Copy out the text lines of every item below word for word, leaving the pictures out.

*****

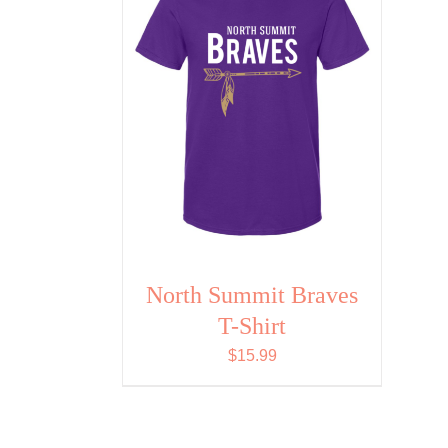
North Summit Braves
T-Shirt
$
15.99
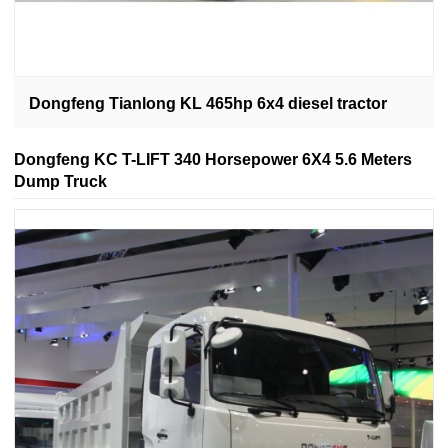
Dongfeng Tianlong KL 465hp 6x4 diesel tractor
Dongfeng KC T-LIFT 340 Horsepower 6X4 5.6 Meters
Dump Truck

*****

**RESPONSE BELOW:**
North Summit Braves
T-Shirt
$
15.99
Dongfeng Tianlong KL 465hp 6x4 diesel tractor
Dongfeng KC T-LIFT 340 Horsepower 6X4 5.6 Meters
Dump Truck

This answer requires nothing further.